The Zohar - Jan 15th 2007

Look in the Mirror

The Zohar says the best years of Jacob's life were those spent living in exile in Egypt for 17 years.
The name of Egypt in Hebrew is mitzrayim. It also means narrow or problem. The Zohar is teaching us that Jacob was most alive when he was facing his problems and his garbage head on.

Our tendency is to want to get rid of problems, to solve them on the spot. But as Jacob is teaching us, our garbage is also our blessing. Pain and struggle lead us to seek more, to give more, and to reveal more. In fact, this is how most people take their first step onto the spiritual path.

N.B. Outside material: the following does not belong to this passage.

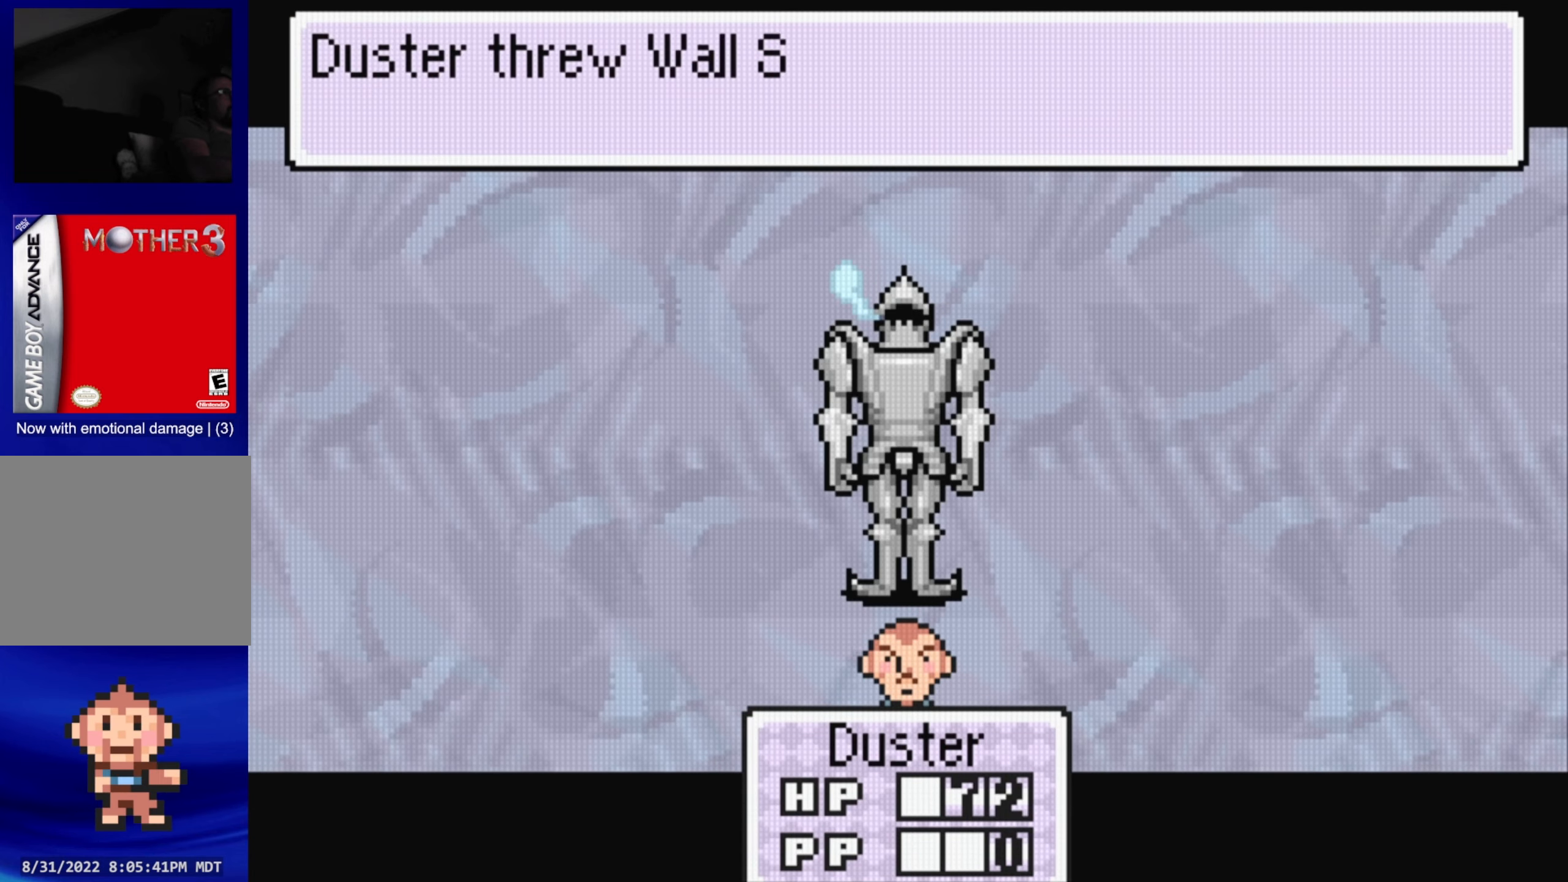
{"buttons": [], "events": [[184, "A", "down"], [367, "A", "up"]]}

The Zohar is not saying wallow in depression and feel sorry for yourself. That comes when we don't face our problems. But it is teaching us that when we confront our deepest fears and negative beliefs and behaviors, we uncover the spark of Light hiding beneath the harsh exterior of the circumstance. Kabbalists refer to it as revealing the concealed.

The longer we look at ourselves in the mirror, the faster our ugliness becomes beautiful.

It reminds me of a story my mother (and teacher) Karen Berg tells. It is of a man sitting in a field enjoying the sun when suddenly he is bitten on the hand by a lizard. As his hand starts to throb with pain, he walks to a nearby river and sticks his hand in to soak it. While sitting there, he notices a man drowning. He dives in, grabs hold of the man, and pulls him to shore.
"Thank you. You saved my life!" the man exclaims. "You should thank the lizard that bit my hand," the bitten man replied.
Many times chaos/challenges occur, and we should see them as opportunities to express the Light. So when we help others and they thank us, we can think, "Don't thank me. Thank the Light that I was allowed to reveal."

A problem is only a problem because we think it is. It's all how we look at it. This week we can see the blessing our pain is presenting us. We only need the courage to look.
All the best,
Yehuda

Buddy, I can relate to this. I remember going to bed right after we all hug and wish each other a happy New Year, that I was thinking why do things like this happens to me. I was not feeling sorry for myself but I was thinking in the last year and how I dragged people that I love into my drama. I took a resolution not to allow drama like this come again into my life. But I read this message from you and I remember this dear friend who left me a message on Friday in which he told me that it was not the best week of his life last week,

I remember leaving a message in his cell phone trying to encourage him to keep going and to look at every thing that come his way as a blessing. I know it is pretentious of me to compare his problems to mine. But what do we gain by feeling misarable instead of take responsibility for our life and feel more inpowered to change things around in our life.

Buddy, this is me thanking you for the good and the bad. I guess there is a lot of people out there not willing to keep going with me since I bring more misery than happiness. Love has always been a driving force for me. I apoligized to every one that I brought more misery than pleasure. It was not my intetions. It was love what I always wanted to give. Then again, I have noticed a problem with perception when it comes to me and me interactive with others. I promised to work on this and other of my short comings. Then again, I always tell people that I am a work in progress. Feed back is welcome, I do accept even the one that is given with resement and anger. Because it takes 2 to tango and the sooner I take my reponsibility the faster I will able to change things around or improove for the better.